_Material de origen_
# # #

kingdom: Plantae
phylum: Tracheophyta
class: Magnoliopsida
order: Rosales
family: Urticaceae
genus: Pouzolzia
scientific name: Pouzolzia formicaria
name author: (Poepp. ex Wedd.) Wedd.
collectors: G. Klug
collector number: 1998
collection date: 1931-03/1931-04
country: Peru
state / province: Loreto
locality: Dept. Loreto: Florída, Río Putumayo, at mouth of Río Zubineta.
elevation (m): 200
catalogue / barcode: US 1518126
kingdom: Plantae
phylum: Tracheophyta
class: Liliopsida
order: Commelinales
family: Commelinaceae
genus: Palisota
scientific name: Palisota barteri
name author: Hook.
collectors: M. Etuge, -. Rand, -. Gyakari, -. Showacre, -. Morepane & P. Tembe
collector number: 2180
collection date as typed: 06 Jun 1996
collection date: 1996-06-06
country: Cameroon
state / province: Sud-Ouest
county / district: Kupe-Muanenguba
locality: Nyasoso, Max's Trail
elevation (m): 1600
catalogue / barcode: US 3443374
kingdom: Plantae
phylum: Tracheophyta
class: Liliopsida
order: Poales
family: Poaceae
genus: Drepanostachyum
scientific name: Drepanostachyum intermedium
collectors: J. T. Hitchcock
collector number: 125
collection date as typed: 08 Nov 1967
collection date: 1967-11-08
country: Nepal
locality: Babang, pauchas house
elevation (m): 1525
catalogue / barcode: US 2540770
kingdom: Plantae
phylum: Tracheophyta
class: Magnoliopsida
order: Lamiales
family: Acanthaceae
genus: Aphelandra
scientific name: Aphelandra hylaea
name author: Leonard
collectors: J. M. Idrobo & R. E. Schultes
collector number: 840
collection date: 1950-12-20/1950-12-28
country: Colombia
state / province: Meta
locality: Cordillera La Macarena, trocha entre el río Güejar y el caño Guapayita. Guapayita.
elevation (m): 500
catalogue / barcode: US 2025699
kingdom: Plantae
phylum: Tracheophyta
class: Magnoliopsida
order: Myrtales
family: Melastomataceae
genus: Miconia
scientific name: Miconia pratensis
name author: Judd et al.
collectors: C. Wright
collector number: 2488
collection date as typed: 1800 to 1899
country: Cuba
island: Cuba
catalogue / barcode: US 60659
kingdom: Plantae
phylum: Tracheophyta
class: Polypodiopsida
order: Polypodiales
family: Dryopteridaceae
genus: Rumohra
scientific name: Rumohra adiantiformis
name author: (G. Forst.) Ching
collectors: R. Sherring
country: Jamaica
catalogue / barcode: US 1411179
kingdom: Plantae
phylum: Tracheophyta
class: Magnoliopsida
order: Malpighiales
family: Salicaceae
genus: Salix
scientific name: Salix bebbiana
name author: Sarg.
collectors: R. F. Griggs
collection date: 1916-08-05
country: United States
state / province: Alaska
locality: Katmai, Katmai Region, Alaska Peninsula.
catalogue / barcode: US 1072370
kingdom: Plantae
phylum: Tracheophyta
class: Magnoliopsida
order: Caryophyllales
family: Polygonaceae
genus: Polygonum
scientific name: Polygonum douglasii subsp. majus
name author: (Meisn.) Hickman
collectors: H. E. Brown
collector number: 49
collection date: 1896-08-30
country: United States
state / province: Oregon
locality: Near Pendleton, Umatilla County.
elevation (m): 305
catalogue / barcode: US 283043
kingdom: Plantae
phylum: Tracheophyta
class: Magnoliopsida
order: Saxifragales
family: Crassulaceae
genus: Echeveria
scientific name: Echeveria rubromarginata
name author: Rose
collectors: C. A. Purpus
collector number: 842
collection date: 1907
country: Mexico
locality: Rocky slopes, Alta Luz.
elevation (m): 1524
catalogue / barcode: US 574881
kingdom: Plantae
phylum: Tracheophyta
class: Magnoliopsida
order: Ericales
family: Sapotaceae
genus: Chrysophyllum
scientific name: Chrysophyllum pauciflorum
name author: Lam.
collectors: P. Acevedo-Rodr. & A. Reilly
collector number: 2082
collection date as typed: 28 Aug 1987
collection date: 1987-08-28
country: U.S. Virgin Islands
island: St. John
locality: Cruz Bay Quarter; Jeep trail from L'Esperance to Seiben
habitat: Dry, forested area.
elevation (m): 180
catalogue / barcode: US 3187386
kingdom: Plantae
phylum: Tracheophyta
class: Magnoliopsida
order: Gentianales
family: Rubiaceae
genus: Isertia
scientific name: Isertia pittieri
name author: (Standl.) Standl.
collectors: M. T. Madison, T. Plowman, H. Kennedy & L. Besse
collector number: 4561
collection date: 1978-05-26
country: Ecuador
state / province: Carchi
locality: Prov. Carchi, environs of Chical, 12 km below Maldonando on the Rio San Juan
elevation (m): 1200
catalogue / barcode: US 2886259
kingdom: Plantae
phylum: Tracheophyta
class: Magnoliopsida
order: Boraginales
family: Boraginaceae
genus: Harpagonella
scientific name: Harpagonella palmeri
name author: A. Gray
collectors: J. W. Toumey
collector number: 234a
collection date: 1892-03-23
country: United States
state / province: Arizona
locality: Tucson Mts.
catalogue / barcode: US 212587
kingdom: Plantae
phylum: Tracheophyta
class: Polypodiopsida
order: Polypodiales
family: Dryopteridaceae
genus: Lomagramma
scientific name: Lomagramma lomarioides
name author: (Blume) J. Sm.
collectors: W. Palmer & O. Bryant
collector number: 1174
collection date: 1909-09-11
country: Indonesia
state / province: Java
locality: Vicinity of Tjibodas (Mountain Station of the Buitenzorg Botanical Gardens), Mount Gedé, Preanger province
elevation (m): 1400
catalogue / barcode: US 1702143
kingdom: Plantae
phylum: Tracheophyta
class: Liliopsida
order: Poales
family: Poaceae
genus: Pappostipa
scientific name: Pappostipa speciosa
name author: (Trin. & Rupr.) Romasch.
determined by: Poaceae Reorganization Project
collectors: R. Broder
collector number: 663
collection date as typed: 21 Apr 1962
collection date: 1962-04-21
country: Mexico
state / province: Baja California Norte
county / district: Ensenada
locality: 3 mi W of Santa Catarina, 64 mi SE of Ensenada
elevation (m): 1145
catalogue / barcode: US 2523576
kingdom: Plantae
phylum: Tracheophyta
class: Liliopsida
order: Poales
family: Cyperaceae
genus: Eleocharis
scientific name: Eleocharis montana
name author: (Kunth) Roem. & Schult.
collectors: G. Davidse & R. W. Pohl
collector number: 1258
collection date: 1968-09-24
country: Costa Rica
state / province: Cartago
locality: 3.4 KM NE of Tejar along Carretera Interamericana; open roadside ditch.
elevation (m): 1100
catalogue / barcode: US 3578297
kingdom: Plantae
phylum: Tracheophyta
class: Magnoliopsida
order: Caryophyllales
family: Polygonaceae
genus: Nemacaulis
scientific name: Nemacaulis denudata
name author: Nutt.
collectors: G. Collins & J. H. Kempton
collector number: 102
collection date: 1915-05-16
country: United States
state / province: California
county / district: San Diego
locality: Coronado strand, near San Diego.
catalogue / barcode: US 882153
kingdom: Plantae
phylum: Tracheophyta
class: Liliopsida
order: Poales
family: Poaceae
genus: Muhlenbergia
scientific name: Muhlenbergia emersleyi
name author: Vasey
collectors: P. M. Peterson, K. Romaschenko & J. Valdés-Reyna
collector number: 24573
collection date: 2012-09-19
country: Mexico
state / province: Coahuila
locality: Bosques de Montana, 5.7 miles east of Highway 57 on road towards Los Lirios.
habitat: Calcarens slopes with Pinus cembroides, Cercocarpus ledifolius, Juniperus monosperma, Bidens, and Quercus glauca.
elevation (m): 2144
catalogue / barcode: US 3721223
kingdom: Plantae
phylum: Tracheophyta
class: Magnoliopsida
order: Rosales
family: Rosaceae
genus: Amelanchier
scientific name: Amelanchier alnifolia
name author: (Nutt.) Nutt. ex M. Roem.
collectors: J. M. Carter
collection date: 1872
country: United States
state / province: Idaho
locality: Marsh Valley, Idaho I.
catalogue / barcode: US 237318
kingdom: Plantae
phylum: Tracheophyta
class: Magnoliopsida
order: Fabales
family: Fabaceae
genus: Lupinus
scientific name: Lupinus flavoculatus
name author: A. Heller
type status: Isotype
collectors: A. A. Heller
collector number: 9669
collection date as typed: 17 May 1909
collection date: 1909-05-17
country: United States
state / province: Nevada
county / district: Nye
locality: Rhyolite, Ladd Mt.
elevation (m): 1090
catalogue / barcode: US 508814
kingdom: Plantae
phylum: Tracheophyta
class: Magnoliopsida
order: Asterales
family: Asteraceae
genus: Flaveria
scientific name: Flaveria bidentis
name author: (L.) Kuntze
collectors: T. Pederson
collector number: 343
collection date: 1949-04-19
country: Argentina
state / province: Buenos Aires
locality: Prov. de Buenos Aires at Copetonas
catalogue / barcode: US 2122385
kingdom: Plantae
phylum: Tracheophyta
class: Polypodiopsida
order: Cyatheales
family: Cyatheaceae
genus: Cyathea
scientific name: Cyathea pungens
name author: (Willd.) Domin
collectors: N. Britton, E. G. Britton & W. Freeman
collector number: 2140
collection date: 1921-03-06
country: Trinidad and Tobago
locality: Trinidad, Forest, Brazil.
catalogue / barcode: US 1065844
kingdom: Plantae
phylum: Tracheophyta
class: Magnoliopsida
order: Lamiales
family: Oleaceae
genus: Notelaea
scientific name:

# # #

_Problema a resolver_
Presente en una tabla Markdown las líneas de los ítems, comenzando por la primera y terminando con la que contiene "collector number: 840", ambas incluidas y sin las líneas en blanco. Utilice dos columnas: «n», con el número de fila, y «Línea», con el texto correspondiente.

_Tarea completada_
| n | Línea |
|---|---|
| 1 | kingdom: Plantae |
| 2 | phylum: Tracheophyta |
| 3 | class: Magnoliopsida |
| 4 | order: Rosales |
| 5 | family: Urticaceae |
| 6 | genus: Pouzolzia |
| 7 | scientific name: Pouzolzia formicaria |
| 8 | name author: (Poepp. ex Wedd.) Wedd. |
| 9 | collectors: G. Klug |
| 10 | collector number: 1998 |
| 11 | collection date: 1931-03/1931-04 |
| 12 | country: Peru |
| 13 | state / province: Loreto |
| 14 | locality: Dept. Loreto: Florída, Río Putumayo, at mouth of Río Zubineta. |
| 15 | elevation (m): 200 |
| 16 | catalogue / barcode: US 1518126 |
| 17 | kingdom: Plantae |
| 18 | phylum: Tracheophyta |
| 19 | class: Liliopsida |
| 20 | order: Commelinales |
| 21 | family: Commelinaceae |
| 22 | genus: Palisota |
| 23 | scientific name: Palisota barteri |
| 24 | name author: Hook. |
| 25 | collectors: M. Etuge, -. Rand, -. Gyakari, -. Showacre, -. Morepane & P. Tembe |
| 26 | collector number: 2180 |
| 27 | collection date as typed: 06 Jun 1996 |
| 28 | collection date: 1996-06-06 |
| 29 | country: Cameroon |
| 30 | state / province: Sud-Ouest |
| 31 | county / district: Kupe-Muanenguba |
| 32 | locality: Nyasoso, Max's Trail |
| 33 | elevation (m): 1600 |
| 34 | catalogue / barcode: US 3443374 |
| 35 | kingdom: Plantae |
| 36 | phylum: Tracheophyta |
| 37 | class: Liliopsida |
| 38 | order: Poales |
| 39 | family: Poaceae |
| 40 | genus: Drepanostachyum |
| 41 | scientific name: Drepanostachyum intermedium |
| 42 | collectors: J. T. Hitchcock |
| 43 | collector number: 125 |
| 44 | collection date as typed: 08 Nov 1967 |
| 45 | collection date: 1967-11-08 |
| 46 | country: Nepal |
| 47 | locality: Babang, pauchas house |
| 48 | elevation (m): 1525 |
| 49 | catalogue / barcode: US 2540770 |
| 50 | kingdom: Plantae |
| 51 | phylum: Tracheophyta |
| 52 | class: Magnoliopsida |
| 53 | order: Lamiales |
| 54 | family: Acanthaceae |
| 55 | genus: Aphelandra |
| 56 | scientific name: Aphelandra hylaea |
| 57 | name author: Leonard |
| 58 | collectors: J. M. Idrobo & R. E. Schultes |
| 59 | collector number: 840 |